= Doctor's Data =

Doctor's Data, Inc. is a clinical laboratory based in St. Charles, Illinois that is often used by practitioners of alternative medicine.

== History ==
Founded in 1972, the company was originally known as Bio Medical Data, Inc. until the early 1980s, when it changed its name to Doctor's Data. It was originally owned by Miller Pharmacal, which was founded by John J. Miller, former research chemist for J.B. Roerig, which was purchased in 1953 by Pfizer. Miller died in 1977, and three owners took control of the company with Ted Lueken as president.

==Controversy==
Doctor's Data has proven controversial because of the four lawsuits that have been filed by people who say that the company victimized them by diagnosing them as having toxic metal poisoning based on their urinalysis tests, and then prescribing them chelation therapy.
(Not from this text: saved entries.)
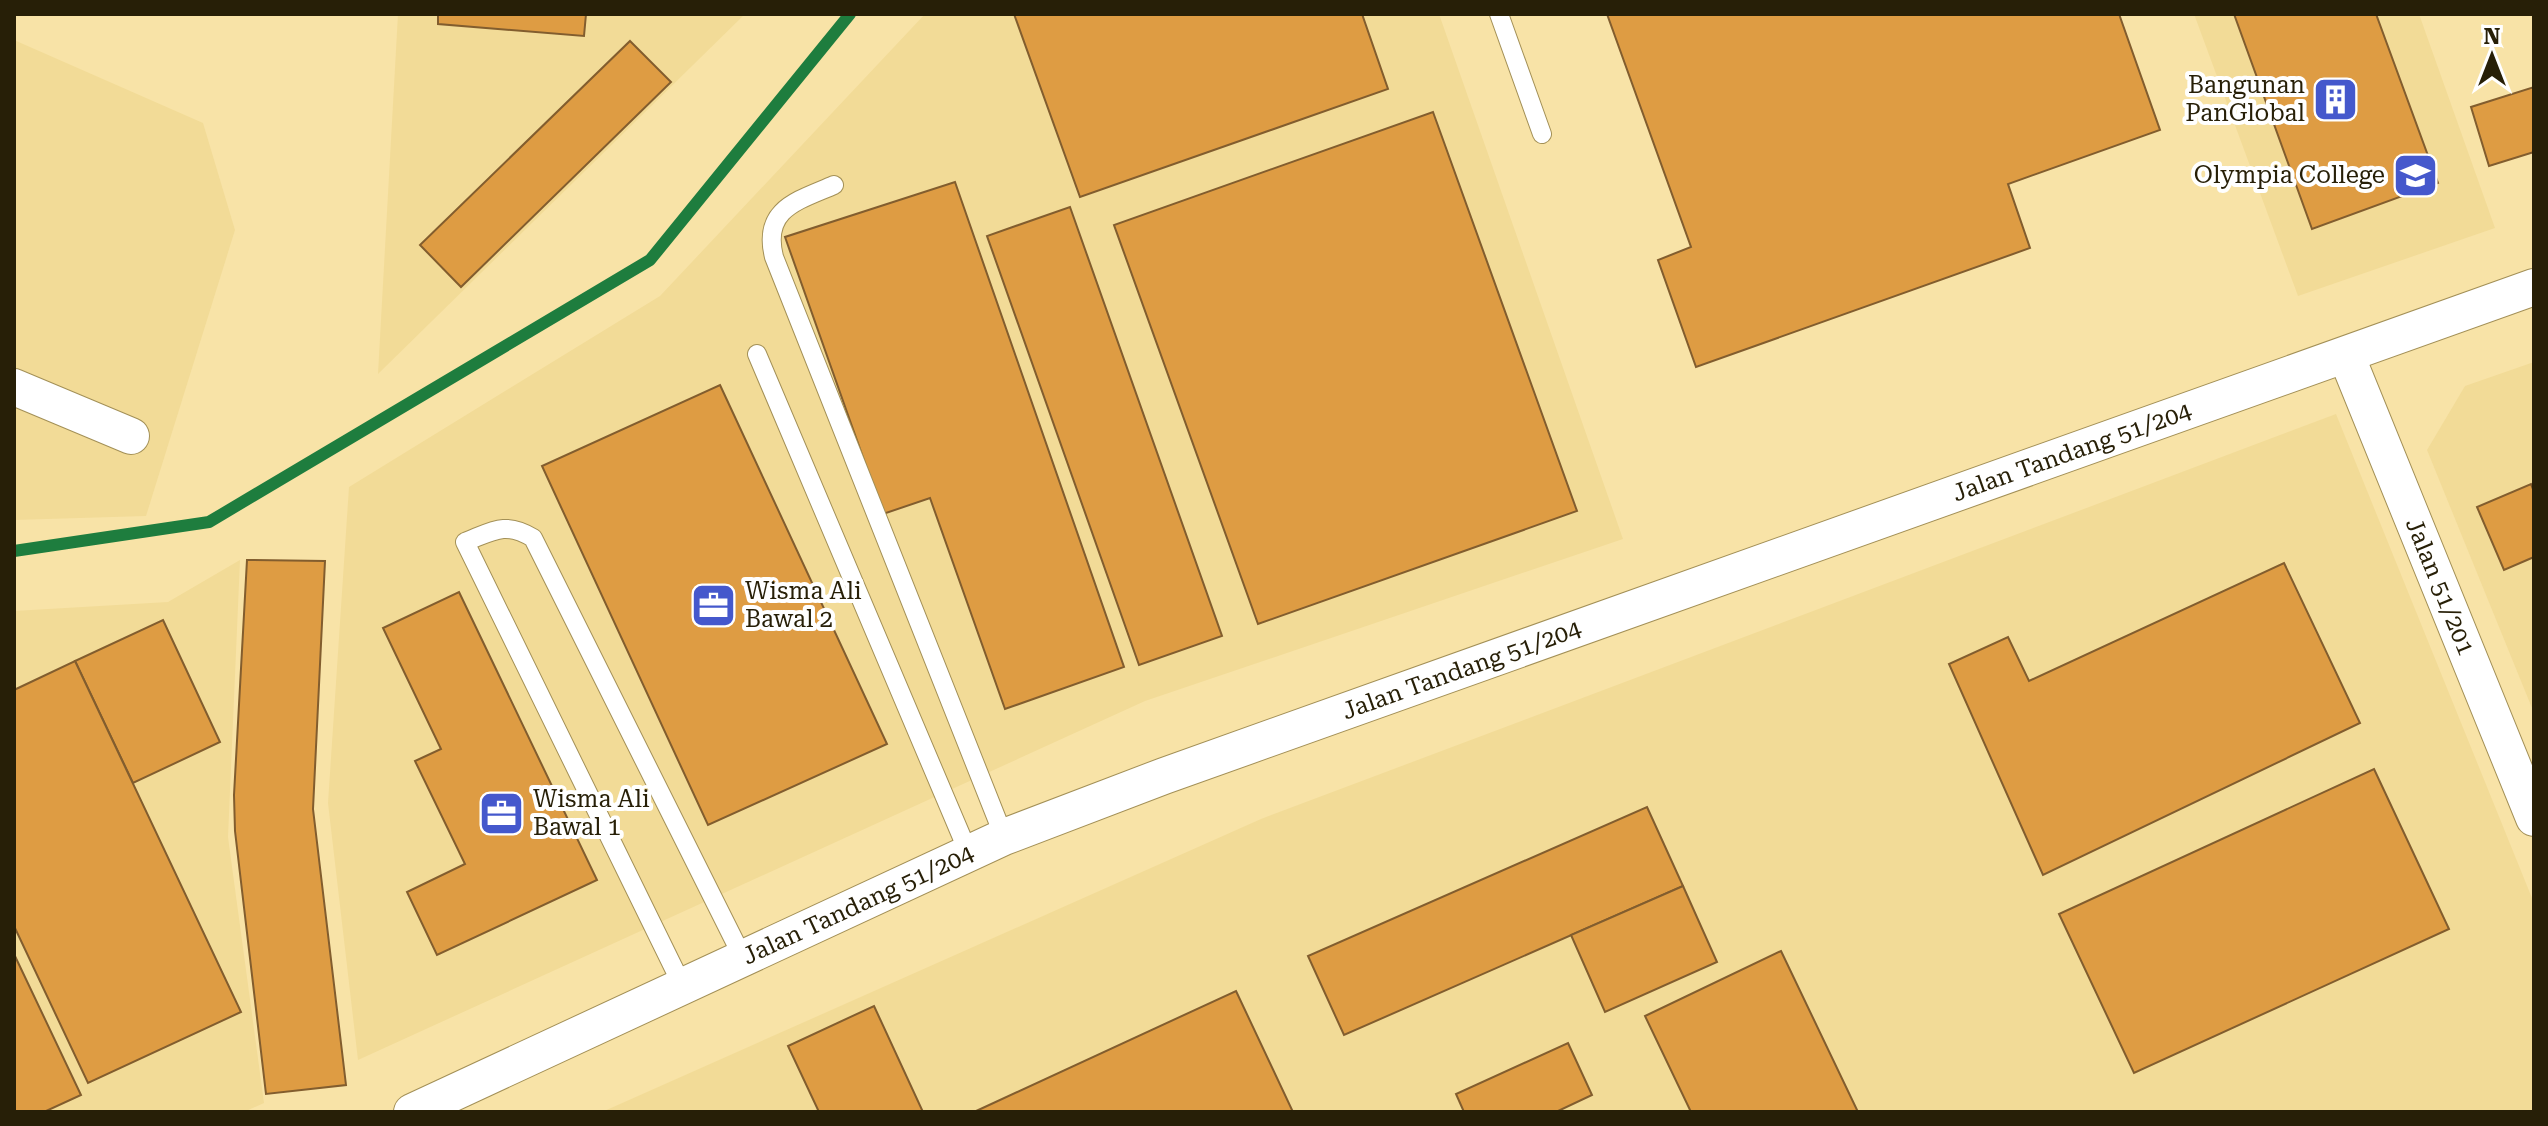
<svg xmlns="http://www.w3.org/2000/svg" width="2548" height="1126" font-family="'Roboto Serif',serif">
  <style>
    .built { fill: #f2db97 }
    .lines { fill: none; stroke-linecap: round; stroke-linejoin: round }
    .stream { stroke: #1e7d3e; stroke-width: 12 }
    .building { fill: #de9c43; stroke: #825d2e; stroke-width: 2 }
    .service-casing { stroke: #a39057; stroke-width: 20 }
    .minor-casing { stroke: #a39057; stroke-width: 38 }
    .service { stroke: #fff; stroke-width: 18 }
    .minor { stroke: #fff; stroke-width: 36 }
    .labels { text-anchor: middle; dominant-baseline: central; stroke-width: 8; stroke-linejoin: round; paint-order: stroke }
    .poi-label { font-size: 24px; fill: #271f07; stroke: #fff; text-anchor: end }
    .street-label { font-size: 24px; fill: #271f07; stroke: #fff }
  </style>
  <rect width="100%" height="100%" fill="#f8e3a7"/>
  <g class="built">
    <polygon points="398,14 745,14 378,374"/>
    <polygon points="925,14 1439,14 1623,539 1145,701 358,1060 328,803 349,487 660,296"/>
    <polygon points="2194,14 2419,14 2495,228 2298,296"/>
    <polygon points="14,40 203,123 235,230 146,516 14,520"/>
    <polygon points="2534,362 2534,713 2427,450 2465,386"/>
    <polygon points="2336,414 2534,903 2534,1112 602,1112 1261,819"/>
    <polygon points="240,560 228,837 264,1103 244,1112 14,1112 14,611 168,602"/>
  </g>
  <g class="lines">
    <polyline class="stream" points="14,551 209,522 650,260 850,14"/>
  </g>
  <g class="building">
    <polygon points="438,14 586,14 584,36 438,24"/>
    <polygon points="1014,14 1362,14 1388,89 1080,197"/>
    <polygon points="1607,14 2119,14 2160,130 2008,184 2030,248 1696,367 1658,260 1691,247"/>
    <polygon points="2234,14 2376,14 2438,183 2312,229"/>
    <polygon points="630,41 671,82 461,287 420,245"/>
    <polygon points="2534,87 2534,152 2489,166 2471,107"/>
    <polygon points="1433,112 1577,511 1258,624 1114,225"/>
    <polygon points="955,182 1124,667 1005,709 930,498 883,514 785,237"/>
    <polygon points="1070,207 1222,636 1139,665 987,236"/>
    <polygon points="720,385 887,744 708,825 542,466"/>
    <polygon points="2531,484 2534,492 2534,557 2504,570 2477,507"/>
    <polygon points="247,560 325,561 313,809 346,1085 266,1094 235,831 234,795"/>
    <polygon points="2284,563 2360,723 2043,875 1949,664 2008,637 2029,681"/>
    <polygon points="459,592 597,880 437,955 407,892 465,864 415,761 441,749 383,628"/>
    <polygon points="163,620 220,742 133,783 75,661"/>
    <polygon points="75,661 241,1012 88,1083 14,926 14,690"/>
    <polygon points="2374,769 2449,929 2134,1073 2059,914"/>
    <polygon points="1647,807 1683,886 1344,1035 1308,956"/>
    <polygon points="1683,886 1717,962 1605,1012 1571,935"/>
    <polygon points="1781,951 1858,1112 1691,1112 1645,1016"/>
    <polygon points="14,954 81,1095 44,1112 14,1112"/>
    <polygon points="1236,991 1293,1112 974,1112"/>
    <polygon points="874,1006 923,1112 819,1112 788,1046"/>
    <polygon points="1568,1043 1592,1095 1556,1112 1464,1112 1456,1094"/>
  </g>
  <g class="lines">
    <defs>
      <g id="service">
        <polyline points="1499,14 1542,134"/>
        <path d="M834,185C797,201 762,209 774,257L1004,837"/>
        <polyline points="757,354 969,854"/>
        <path d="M682,985L465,542C493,531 505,521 533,538L743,958"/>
      </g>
      <g id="minor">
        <path id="s1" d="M2346,355L2534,818"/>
        <polyline points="14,387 131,436"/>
        <path id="s2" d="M412,1112L1004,837L1164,776L2534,287"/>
      </g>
    </defs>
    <use href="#service" class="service-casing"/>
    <use href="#minor" class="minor-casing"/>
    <use href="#service" class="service"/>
    <use href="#minor" class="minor"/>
  </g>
  <defs>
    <symbol id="building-square" viewBox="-11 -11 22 22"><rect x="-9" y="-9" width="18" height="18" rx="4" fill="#4558cc" stroke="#fff"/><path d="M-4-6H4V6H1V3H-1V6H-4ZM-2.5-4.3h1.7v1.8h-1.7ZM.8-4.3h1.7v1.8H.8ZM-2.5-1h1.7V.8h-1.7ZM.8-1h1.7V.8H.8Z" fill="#fff"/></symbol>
    <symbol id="university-square" viewBox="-11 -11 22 22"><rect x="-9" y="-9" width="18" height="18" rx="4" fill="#4558cc" stroke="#fff"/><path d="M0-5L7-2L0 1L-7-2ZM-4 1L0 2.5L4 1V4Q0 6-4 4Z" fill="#fff"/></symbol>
    <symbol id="office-square" viewBox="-11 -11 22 22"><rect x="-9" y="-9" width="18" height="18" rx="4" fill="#4558cc" stroke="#fff"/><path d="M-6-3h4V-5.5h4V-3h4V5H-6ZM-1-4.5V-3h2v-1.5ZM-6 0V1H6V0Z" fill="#fff"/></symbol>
  </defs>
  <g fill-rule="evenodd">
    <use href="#building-square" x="2310" y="74" width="51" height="51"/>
    <use href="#university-square" x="2390" y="150" width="51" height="51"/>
    <use href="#office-square" x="688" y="580" width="51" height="51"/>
    <use href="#office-square" x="476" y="788" width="51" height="51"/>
  </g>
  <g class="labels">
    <g class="poi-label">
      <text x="2305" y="85">Bangunan<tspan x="2305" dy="28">PanGlobal</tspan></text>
      <text x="2385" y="175">Olympia College</text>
      <text x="745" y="591" text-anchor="start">Wisma Ali<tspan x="745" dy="28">Bawal 2</tspan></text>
      <text x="533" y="799" text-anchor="start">Wisma Ali<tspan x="533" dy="28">Bawal 1</tspan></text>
    </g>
    <g class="street-label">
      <text stroke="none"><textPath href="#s2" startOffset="1788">Jalan Tandang 51/204</textPath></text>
      <text stroke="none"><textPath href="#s1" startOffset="250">Jalan 51/201</textPath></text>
      <text stroke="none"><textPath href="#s2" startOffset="1140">Jalan Tandang 51/204</textPath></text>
      <text stroke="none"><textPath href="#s2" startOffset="492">Jalan Tandang 51/204</textPath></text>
    </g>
  </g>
  <rect width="2548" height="1126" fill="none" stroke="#271f07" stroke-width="32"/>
  <g transform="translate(2492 56)" stroke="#ffffff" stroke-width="6" paint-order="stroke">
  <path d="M0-6L14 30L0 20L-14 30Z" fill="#271f07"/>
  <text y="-12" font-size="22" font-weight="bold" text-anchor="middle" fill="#271f07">N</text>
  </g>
</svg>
According to Patricia Callahan, the problem with these tests and the way they are interpreted is that, after administering a chelator to their patients, "Doctor's Data...compared those drug-provoked results to a reference range calculated for people who had never been given a chelation drug." In addition, they have faced considerable criticism from Stephen Barrett, who has described how provoked urine test reports are used to mislead patients. and has also written negatively about hair analysis in general, which he contends is "unscientific, economically wasteful, and probably illegal." Arthur Allen has also criticized the methodology of their urinalysis tests, saying that they "...present the results [from their urine analysis tests] in such a way that it almost guarantees a finding of "toxicity" for each child." In response to this criticism, Doctor's Data president Ted Lueken argued that "the technique can be valuable when used along with other tests and a doctor's knowledge of his patient." Doctor's Data later sued Barrett on June 18, 2010, accusing him of "...harm[ing] Doctor's Data by transmitting false, fraudulent and defamatory information about this company in a variety of ways" in his writings about the company.